Major integrated oil companies such as BP, Shell and Exxon Mobil pulled out of their joint ventures with Russia and the U.S. was seriously considering sanctioning Russian oil and not importing it.
For the week, the Dow Jones Industrial Average dropped 1.3% to close at 33,614 while the S&P 500 Index declined 1.3% to close at 4,328. The Nasdaq Composite Index fell 2.8% to close at 13,313.
The consumer price index (CPI) for February is expected to show a nearly 8% increase year-over-year while the core CPI that excludes food and energy prices is expected to increase over 6%. Both reports would represent the highest levels of inflation in 40 years and there doesn’t appear to be any relief soon as commodity prices remain high. The preliminary University of Michigan consumer sentiment index in March is forecast to be slightly higher than in February.
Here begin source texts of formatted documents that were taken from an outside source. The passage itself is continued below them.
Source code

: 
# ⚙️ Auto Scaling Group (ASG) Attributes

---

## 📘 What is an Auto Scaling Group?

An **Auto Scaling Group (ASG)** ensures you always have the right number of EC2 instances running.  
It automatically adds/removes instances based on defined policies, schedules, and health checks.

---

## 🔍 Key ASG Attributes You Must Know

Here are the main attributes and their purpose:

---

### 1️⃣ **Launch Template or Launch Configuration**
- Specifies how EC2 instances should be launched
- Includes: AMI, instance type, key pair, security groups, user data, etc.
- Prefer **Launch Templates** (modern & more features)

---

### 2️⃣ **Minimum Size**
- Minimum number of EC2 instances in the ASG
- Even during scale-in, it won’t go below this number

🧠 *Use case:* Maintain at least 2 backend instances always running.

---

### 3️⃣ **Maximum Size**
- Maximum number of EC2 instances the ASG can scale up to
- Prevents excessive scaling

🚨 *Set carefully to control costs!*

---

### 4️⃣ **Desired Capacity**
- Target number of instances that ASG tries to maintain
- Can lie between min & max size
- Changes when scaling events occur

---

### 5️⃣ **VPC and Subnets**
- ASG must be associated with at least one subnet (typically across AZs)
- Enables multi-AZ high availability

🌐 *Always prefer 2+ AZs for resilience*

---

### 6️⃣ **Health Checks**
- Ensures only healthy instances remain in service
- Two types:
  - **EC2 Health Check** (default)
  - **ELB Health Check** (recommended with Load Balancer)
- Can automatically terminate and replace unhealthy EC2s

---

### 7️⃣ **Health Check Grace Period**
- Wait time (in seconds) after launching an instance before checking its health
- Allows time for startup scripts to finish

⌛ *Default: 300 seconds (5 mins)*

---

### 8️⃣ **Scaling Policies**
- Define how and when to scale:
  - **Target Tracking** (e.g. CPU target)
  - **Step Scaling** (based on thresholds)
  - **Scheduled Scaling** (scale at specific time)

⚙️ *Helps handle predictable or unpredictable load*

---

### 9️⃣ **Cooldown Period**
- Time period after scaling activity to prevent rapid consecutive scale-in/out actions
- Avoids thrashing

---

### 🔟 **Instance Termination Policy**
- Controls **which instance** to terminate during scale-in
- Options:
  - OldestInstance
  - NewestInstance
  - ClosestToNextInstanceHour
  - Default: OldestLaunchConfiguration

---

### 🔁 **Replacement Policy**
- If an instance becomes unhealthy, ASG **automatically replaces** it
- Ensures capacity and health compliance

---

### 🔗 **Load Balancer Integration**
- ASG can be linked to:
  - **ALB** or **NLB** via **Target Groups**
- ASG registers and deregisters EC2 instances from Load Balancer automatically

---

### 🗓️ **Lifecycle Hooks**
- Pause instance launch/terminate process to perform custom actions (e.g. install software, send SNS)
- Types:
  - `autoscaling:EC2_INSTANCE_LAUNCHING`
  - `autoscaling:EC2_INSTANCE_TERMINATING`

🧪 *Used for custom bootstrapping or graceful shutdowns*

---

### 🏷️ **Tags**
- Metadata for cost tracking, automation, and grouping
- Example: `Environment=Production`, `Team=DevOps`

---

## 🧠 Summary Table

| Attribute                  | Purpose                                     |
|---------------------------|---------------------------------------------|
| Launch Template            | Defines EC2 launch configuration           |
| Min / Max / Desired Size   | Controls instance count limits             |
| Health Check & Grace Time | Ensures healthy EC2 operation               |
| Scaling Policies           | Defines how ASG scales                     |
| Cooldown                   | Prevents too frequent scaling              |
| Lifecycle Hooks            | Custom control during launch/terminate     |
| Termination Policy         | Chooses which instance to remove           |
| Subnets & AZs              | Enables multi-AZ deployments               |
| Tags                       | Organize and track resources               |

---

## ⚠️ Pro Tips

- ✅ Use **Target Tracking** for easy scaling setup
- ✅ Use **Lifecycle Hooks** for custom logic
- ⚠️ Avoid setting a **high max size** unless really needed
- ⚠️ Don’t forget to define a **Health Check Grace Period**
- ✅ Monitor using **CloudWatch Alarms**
The most prominent companies that are scheduled to report quarterly earnings this week are Dick’s Sporting Goods, Campbell Soup, CrowdStrike Holdings, Oracle, DocuSign, Ciena, Rivian Automotive and Ulta Beauty.
The primary focus for the markets again this week will be Russia’s invasion of Ukraine and what effect it will have on the price of oil and other commodities. Last week for the first time since 2008, the price of a barrel of West Texas Intermediate crude oil rose over 25% and topped $115. But oil is not the only commodity that is experiencing sharp gains as natural gas, wheat, palladium and aluminum are also soaring in price. Russia is one of the world’s largest exporters of all of these commodities and the invasion has only sparked fears of even higher inflation. The consumer price index (CPI) for February will be released on Thursday and the headline reading that includes food and energy prices could be a shocker and exceed 8% year-over-year. With inflation running hot, pandemic restrictions being lifted, the job numbers soaring and the economy growing at a moderate pace, one would have expected intermediate and longer-term bond yields to rise, especially with the Federal Reserve poised to begin raising interest rates when it meets next week. However, the opposite has happened as investors have sought the safety of Treasuries and other government bonds as the war between Russia and Ukraine intensifies. Fears that the spike in oil prices might lead to a global economic slowdown and possibly a recession have also caused a drop in yields and a flattening of the yield curve. The yield on the 10-year Treasury has declined to 1.77% while the 2-year Treasury yield has fallen to 1.54%, a difference of only 23 basis points. (A basis point is one hundredth of one percent). When the yield curve becomes inverted and the 2-year Treasury yield is higher than the 10-year Treasury yield, more often than not a recession ensues. While this scenario is not the most likely outcome given the current strength and resiliency of the U.S. economy, the longer the war in Ukraine drags on, the greater is the likelihood that a recession may occur.